Arbeit tut not –!
Es raucht der Schlot. Sirene gellt.
Arbeit tobt durch die deutsche Welt:
Noch mehr Tender –!
Graumorgens taumelt, lungenkrank,
der Mann aus seinem Menschenschrank.
Die Pfeife hetzt zum Eingangstor,
Kontrolluhr, Wächter und Hund davor …
Noch mehr Tender! Noch mehr Automobile!
Der Stumpfsinn treibt die Transmission.
Wir haben auch einen Leitspruch schon:
Arbeit tut not!
Die Fräser surren,
Hämmer hämmern, die Sägen schnurren …
Noch mehr Tender! Noch mehr Automobile!
Noch mehr Zangen! Noch mehr Spatenstiele!
Grau stickt Büroluft alle Lungen.
Hier hockt die Jugend; hier sitzen die Jungen.
Rabatte gellen durchs Telefon –
es klappert Underwood und Cohn:
Noch mehr Tender! Noch mehr Automobile!
Noch mehr Zangen! Noch mehr Spatenstiele!
Noch mehr Aktien! Noch mehr Industrie!
Und alles made in Germany!
Waren! An Waren profitieren!
Waren sinnlos produzieren!
Will einer sie haben? Kann einer kaufen?
Unser Land soll in Waren versaufen!
Klopfen, hämmern, schneiden und weben –
eine Kleinigkeit fehlt: das Leben.
Kleben, kochen, färben und braten –
Kinder, macht Kinder! der Staat braucht Soldaten!
Sind die Gräben einst voll, sinds die Gräber auch –
das ist des Landes so der Brauch.
Produziert Kinder! Unentwegt!
Sie werden euch später in Kalk gelegt.
Das ist Wirtschaftspolitik.
Und es bläst die Militärmusik:
Noch mehr Granaten! Noch mehr Automobile!
Noch mehr Kinder! Noch mehr Spatenstiele!
Noch mehr Bleche!
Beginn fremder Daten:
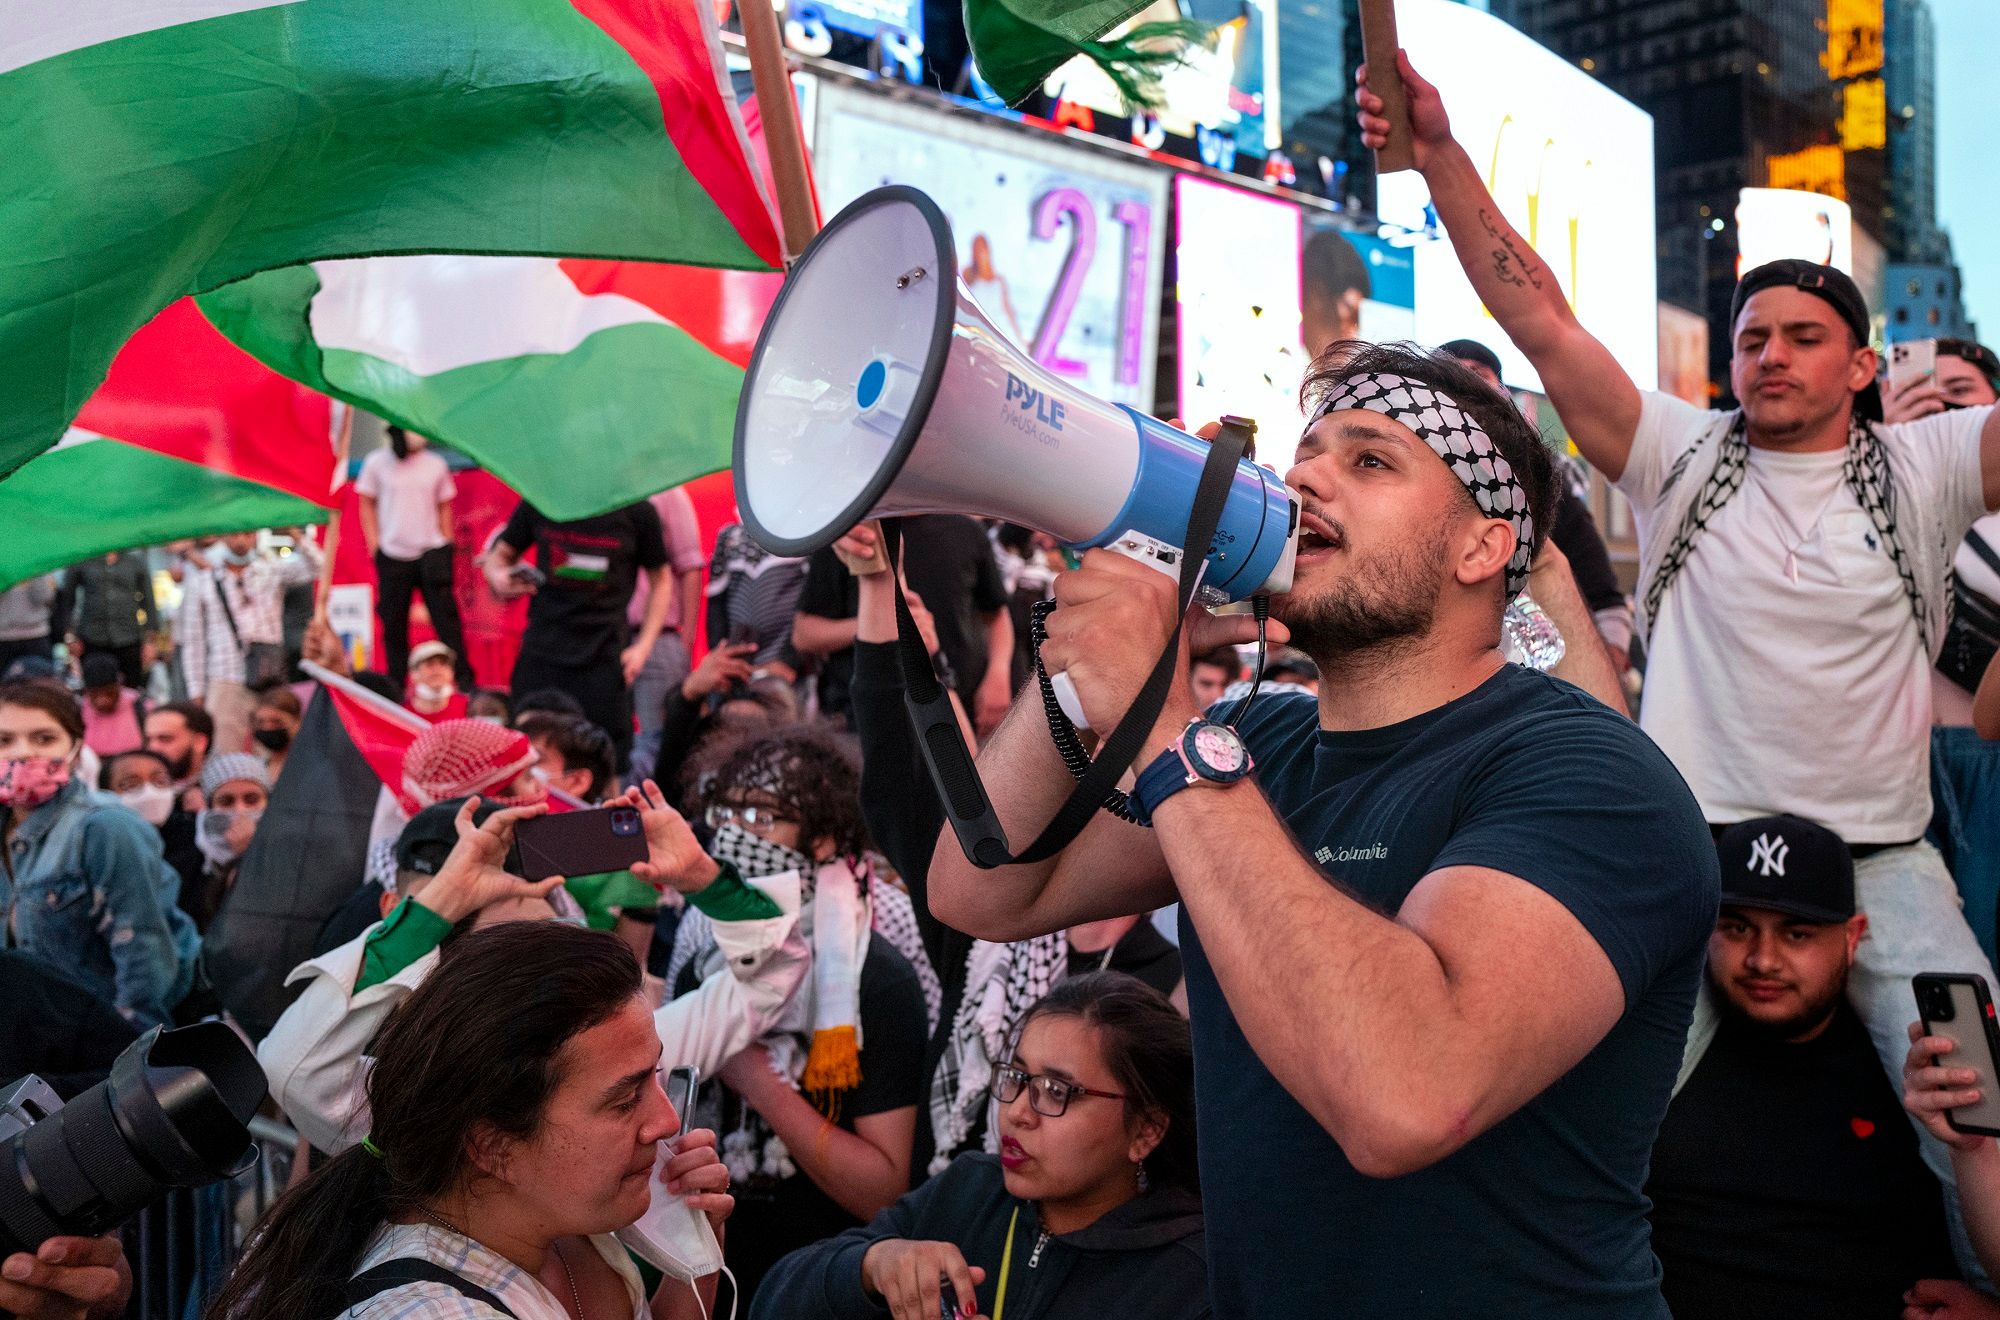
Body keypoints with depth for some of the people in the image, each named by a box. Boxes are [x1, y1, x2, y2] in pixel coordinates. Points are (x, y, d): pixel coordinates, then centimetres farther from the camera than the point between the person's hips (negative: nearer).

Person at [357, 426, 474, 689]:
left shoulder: (435, 465, 6)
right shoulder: (377, 462, 3)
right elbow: (366, 504, 8)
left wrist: (446, 545, 5)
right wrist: (374, 544, 0)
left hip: (432, 552, 0)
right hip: (392, 556, 0)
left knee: (446, 618, -4)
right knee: (393, 623, 3)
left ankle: (464, 679, -2)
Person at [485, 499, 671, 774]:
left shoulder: (637, 511, -2)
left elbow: (661, 580, 7)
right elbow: (501, 555, 15)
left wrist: (644, 646, -2)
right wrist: (498, 577, -10)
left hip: (605, 657, -2)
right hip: (541, 651, 2)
Noch mehr Krane!
Noch mehr Werften! Noch mehr Vulkane!
In die Welt gepreßt bis zum Börsensieg –
Und wenn sie nicht wollen, macht Deutschland Krieg!
Wer wird uns den rasenden Kaufmann bezwingen –?
Arbeit tut not:
Die Masse wirds bringen.
Die Weltbühne, 10.02.1925, Nr. 6, S. 215.